▶ **AIM OF THE EXERCISE**: Your task is to restate the data word for word.

▶ **DATA**:
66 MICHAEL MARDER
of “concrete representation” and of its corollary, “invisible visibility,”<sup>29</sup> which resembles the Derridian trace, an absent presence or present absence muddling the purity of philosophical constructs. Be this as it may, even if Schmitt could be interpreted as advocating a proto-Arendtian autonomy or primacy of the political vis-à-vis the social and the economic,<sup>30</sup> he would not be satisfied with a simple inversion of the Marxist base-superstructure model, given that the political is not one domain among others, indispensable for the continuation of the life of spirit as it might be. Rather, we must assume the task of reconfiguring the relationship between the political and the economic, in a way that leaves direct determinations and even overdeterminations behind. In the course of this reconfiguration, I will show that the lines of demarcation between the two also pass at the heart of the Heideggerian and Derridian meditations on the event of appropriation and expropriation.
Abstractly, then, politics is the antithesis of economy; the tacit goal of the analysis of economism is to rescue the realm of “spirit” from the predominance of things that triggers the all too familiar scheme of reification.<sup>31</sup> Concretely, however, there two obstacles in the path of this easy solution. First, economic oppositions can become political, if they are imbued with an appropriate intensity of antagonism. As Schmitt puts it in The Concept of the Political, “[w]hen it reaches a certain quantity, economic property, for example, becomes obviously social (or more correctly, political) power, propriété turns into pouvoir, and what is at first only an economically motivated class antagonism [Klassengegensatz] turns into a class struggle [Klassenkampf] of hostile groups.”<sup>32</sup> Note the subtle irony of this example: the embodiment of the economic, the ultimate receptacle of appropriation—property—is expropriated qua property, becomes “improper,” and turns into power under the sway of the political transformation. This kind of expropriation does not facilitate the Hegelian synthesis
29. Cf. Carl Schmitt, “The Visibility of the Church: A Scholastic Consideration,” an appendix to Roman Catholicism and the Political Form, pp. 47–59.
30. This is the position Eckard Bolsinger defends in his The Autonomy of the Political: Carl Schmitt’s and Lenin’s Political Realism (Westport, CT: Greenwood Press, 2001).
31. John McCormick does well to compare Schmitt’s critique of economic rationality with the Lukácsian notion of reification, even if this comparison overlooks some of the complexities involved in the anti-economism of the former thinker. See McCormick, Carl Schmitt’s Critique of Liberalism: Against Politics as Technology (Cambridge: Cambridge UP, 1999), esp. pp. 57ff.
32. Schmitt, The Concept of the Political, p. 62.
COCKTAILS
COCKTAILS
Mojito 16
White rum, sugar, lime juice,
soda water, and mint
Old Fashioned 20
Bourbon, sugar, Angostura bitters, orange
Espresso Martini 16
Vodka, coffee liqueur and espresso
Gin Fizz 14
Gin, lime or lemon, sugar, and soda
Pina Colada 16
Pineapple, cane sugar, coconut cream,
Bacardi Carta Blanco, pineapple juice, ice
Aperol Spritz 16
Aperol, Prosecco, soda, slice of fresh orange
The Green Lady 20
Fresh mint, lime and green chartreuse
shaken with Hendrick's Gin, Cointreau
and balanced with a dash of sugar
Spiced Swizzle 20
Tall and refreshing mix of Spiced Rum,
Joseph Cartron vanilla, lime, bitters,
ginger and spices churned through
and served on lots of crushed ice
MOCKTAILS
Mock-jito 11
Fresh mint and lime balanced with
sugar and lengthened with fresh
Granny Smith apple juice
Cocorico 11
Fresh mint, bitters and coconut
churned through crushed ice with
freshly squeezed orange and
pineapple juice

▶ **EXERCISE OUTPUT**:
66 MICHAEL MARDER
of “concrete representation” and of its corollary, “invisible visibility,”<sup>29</sup> which resembles the Derridian trace, an absent presence or present absence muddling the purity of philosophical constructs. Be this as it may, even if Schmitt could be interpreted as advocating a proto-Arendtian autonomy or primacy of the political vis-à-vis the social and the economic,<sup>30</sup> he would not be satisfied with a simple inversion of the Marxist base-superstructure model, given that the political is not one domain among others, indispensable for the continuation of the life of spirit as it might be. Rather, we must assume the task of reconfiguring the relationship between the political and the economic, in a way that leaves direct determinations and even overdeterminations behind. In the course of this reconfiguration, I will show that the lines of demarcation between the two also pass at the heart of the Heideggerian and Derridian meditations on the event of appropriation and expropriation.
Abstractly, then, politics is the antithesis of economy; the tacit goal of the analysis of economism is to rescue the realm of “spirit” from the predominance of things that triggers the all too familiar scheme of reification.<sup>31</sup> Concretely, however, there two obstacles in the path of this easy solution. First, economic oppositions can become political, if they are imbued with an appropriate intensity of antagonism. As Schmitt puts it in The Concept of the Political, “[w]hen it reaches a certain quantity, economic property, for example, becomes obviously social (or more correctly, political) power, propriété turns into pouvoir, and what is at first only an economically motivated class antagonism [Klassengegensatz] turns into a class struggle [Klassenkampf] of hostile groups.”<sup>32</sup> Note the subtle irony of this example: the embodiment of the economic, the ultimate receptacle of appropriation—property—is expropriated qua property, becomes “improper,” and turns into power under the sway of the political transformation. This kind of expropriation does not facilitate the Hegelian synthesis
29. Cf. Carl Schmitt, “The Visibility of the Church: A Scholastic Consideration,” an appendix to Roman Catholicism and the Political Form, pp. 47–59.
30. This is the position Eckard Bolsinger defends in his The Autonomy of the Political: Carl Schmitt’s and Lenin’s Political Realism (Westport, CT: Greenwood Press, 2001).
31. John McCormick does well to compare Schmitt’s critique of economic rationality with the Lukácsian notion of reification, even if this comparison overlooks some of the complexities involved in the anti-economism of the former thinker. See McCormick, Carl Schmitt’s Critique of Liberalism: Against Politics as Technology (Cambridge: Cambridge UP, 1999), esp. pp. 57ff.
32. Schmitt, The Concept of the Political, p. 62.
COCKTAILS
COCKTAILS
Mojito 16
White rum, sugar, lime juice,
soda water, and mint
Old Fashioned 20
Bourbon, sugar, Angostura bitters, orange
Espresso Martini 16
Vodka, coffee liqueur and espresso
Gin Fizz 14
Gin, lime or lemon, sugar, and soda
Pina Colada 16
Pineapple, cane sugar, coconut cream,
Bacardi Carta Blanco, pineapple juice, ice
Aperol Spritz 16
Aperol, Prosecco, soda, slice of fresh orange
The Green Lady 20
Fresh mint, lime and green chartreuse
shaken with Hendrick's Gin, Cointreau
and balanced with a dash of sugar
Spiced Swizzle 20
Tall and refreshing mix of Spiced Rum,
Joseph Cartron vanilla, lime, bitters,
ginger and spices churned through
and served on lots of crushed ice
MOCKTAILS
Mock-jito 11
Fresh mint and lime balanced with
sugar and lengthened with fresh
Granny Smith apple juice
Cocorico 11
Fresh mint, bitters and coconut
churned through crushed ice with
freshly squeezed orange and
pineapple juice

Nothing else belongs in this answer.